# My red, white and BLUE GSD! :)



## PiedPiperInKC (May 1, 2011)

My sweet Kaiya has grown quite a bit in the past week...and those ears finally went up in honor of Independence Day, too! 

She's now 10.5 weeks old.

And...I just realized....she really IS red, white and BLUE!!

Happy 4th of July everyone!!


----------



## Jax08 (Feb 13, 2009)

Lift Off!! She is just truly stunning. Thank you for sharing her with us.


----------



## Daisy&Lucky's Mom (Apr 24, 2011)

Kaiya ,you are beautiful. Have a Happy 4th. Her coloring is striking and she is so cute. May you and she have loads of fun and adventure(the good kind)


----------



## Stosh (Jun 26, 2010)

She's such a cool looking pup!


----------



## KZoppa (Aug 14, 2010)

wow she has grown!!!! gorgeous girl.... i'm totally jealous. Happy 4th!


----------



## Mom2Shaman (Jun 17, 2011)

Shaman says he's in love with her. She's soooooo pretty. Congrat's.


----------



## PiedPiperInKC (May 1, 2011)

Gosh...you guys are all SO sweet!! It's so much fun sharing her pictures with you!!

[DATA ENTRIES]
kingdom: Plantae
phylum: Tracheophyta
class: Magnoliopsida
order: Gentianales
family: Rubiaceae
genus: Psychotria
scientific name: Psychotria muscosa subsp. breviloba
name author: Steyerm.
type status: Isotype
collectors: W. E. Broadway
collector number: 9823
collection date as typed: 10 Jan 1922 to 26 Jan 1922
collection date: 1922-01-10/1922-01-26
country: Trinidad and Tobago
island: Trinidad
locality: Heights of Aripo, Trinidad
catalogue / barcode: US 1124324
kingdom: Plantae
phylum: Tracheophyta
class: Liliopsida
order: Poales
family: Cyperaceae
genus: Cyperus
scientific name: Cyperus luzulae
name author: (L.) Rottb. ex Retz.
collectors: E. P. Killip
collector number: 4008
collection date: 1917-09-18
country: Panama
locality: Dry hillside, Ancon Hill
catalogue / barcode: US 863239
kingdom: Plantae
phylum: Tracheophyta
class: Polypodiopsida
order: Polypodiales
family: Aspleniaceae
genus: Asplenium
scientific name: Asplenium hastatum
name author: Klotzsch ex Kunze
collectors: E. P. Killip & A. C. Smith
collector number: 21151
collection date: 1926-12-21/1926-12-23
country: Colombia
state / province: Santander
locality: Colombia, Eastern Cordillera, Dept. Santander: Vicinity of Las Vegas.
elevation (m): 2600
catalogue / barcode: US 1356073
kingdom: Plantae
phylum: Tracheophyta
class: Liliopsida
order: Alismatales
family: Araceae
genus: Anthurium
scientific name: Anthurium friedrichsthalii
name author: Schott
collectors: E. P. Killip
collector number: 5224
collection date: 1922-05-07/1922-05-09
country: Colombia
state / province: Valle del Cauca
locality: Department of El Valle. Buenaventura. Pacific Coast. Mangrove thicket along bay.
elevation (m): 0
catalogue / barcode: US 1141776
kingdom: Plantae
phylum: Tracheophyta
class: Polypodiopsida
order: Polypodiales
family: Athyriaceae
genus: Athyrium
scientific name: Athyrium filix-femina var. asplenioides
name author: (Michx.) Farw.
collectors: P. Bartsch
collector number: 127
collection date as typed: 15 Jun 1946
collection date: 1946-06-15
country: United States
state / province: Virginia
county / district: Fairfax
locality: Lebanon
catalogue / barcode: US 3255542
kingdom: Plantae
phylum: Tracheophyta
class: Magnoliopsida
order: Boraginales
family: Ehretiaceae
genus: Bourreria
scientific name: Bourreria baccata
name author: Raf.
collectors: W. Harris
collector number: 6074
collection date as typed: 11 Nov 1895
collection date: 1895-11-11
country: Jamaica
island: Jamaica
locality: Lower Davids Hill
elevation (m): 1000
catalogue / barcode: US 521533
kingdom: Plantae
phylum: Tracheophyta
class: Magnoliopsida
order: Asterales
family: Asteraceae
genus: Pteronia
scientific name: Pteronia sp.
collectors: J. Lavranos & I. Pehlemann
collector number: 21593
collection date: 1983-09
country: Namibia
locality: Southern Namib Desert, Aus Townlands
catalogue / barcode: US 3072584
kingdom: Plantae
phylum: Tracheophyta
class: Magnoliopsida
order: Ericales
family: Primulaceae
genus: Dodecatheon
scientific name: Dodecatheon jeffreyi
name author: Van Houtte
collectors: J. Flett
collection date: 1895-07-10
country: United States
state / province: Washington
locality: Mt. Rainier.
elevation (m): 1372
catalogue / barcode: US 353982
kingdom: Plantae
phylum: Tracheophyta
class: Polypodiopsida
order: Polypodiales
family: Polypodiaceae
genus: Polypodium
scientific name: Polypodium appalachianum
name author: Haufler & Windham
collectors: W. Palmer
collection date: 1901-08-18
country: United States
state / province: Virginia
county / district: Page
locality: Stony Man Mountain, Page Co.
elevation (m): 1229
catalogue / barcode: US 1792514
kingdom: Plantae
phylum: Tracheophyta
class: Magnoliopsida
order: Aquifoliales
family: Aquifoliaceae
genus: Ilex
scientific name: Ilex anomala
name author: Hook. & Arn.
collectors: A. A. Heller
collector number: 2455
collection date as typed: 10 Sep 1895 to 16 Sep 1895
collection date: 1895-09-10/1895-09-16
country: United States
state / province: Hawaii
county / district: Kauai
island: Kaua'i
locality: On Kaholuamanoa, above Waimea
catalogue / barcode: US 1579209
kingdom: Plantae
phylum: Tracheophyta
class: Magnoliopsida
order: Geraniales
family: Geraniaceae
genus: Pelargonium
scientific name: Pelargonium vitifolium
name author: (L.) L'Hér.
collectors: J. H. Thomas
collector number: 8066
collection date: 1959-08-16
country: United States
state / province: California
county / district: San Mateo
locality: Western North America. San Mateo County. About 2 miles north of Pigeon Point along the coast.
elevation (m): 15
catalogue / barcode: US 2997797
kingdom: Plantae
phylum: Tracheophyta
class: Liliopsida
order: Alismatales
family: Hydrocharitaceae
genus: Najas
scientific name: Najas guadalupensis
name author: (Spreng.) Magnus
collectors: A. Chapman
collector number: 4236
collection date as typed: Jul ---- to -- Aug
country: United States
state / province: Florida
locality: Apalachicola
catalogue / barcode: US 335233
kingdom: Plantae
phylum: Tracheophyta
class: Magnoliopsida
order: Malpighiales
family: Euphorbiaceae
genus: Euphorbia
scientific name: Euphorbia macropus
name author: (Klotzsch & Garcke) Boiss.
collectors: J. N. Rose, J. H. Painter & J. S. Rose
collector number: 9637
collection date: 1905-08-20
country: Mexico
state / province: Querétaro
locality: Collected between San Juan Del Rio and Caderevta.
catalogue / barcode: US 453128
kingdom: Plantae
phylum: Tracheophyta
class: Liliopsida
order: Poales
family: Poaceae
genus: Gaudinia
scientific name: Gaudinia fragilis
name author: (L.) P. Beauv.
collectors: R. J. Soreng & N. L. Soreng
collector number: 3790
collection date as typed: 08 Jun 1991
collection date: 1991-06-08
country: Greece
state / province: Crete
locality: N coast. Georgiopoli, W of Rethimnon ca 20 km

[PROBLEM DETAILS]
Reproduce the forum thread about the red, white and blue puppy above in full, word for word.

[WRITTEN ANSWER]
# My red, white and BLUE GSD! :)



## PiedPiperInKC (May 1, 2011)

My sweet Kaiya has grown quite a bit in the past week...and those ears finally went up in honor of Independence Day, too! 

She's now 10.5 weeks old.

And...I just realized....she really IS red, white and BLUE!!

Happy 4th of July everyone!!


----------



## Jax08 (Feb 13, 2009)

Lift Off!! She is just truly stunning. Thank you for sharing her with us.


----------



## Daisy&Lucky's Mom (Apr 24, 2011)

Kaiya ,you are beautiful. Have a Happy 4th. Her coloring is striking and she is so cute. May you and she have loads of fun and adventure(the good kind)


----------



## Stosh (Jun 26, 2010)

She's such a cool looking pup!


----------



## KZoppa (Aug 14, 2010)

wow she has grown!!!! gorgeous girl.... i'm totally jealous. Happy 4th!


----------



## Mom2Shaman (Jun 17, 2011)

Shaman says he's in love with her. She's soooooo pretty. Congrat's.


----------



## PiedPiperInKC (May 1, 2011)

Gosh...you guys are all SO sweet!! It's so much fun sharing her pictures with you!!